Highlights & Insights¶
- Dual-edged analysis: The same method can both enhance safety/faithfulness (+20%/+27%) and completely destroy safety (−100%).
- Lightweight and efficient: No modification to model weights, no additional training required; leverages existing routing computation.
- Exposes fundamental vulnerability: Safety guardrails of GPT-OSS-120B collapse from 100% → 0% under SteerMoE + AIM.
- New dimension of "alignment illusion": Safety alignment must cover all routing paths, not merely a few expert pathways.
- Interpretability byproduct: Expert activation patterns serve as token-level attribution and hallucination detection signals.
Limitations & Future Work¶
- Applicable only to MoE architectures; not directly transferable to dense models.
- Constructing contrastive paired inputs requires behavioral contrast, which is difficult for subtle behaviors.

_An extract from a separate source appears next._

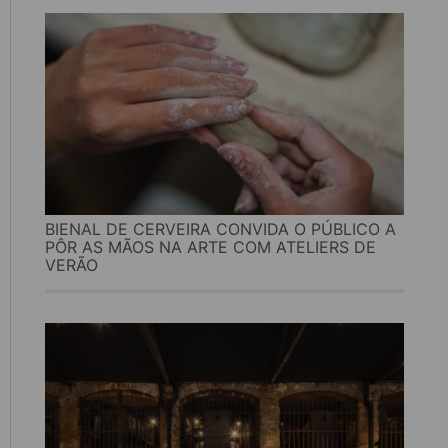
BIENAL DE CERVEIRA CONVIDA O PÚBLICO A
PÔR AS MÃOS NA ARTE COM ATELIERS DE
VERÃO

- The optimal number of steered experts depends on model architecture hyperparameters and requires per-model tuning.
- The ethical risks associated with safety attacks warrant attention.
Related Work & Insights¶
- MoE analysis: Mixtral lexical specialization, OLMoE routing saturation, domain specialization, etc.
- LLM steering: LM-Steers, representation engineering, RICE, etc.
- Safety attacks: GCG, ArtPrompt, AIM jailbreak methods.
Rating¶
- Novelty: ⭐⭐⭐⭐⭐ — Reframes MoE routing as a controllable behavioral interface.
- Technical Depth: ⭐⭐⭐⭐ — Method is concise yet analysis is comprehensive.
- Experimental Thoroughness: ⭐⭐⭐⭐⭐ — 11 benchmarks × 6 models, across safety and faithfulness dimensions.
- Practicality: ⭐⭐⭐⭐ — Zero-cost inference-time steering, though the safety attack surface warrants concern.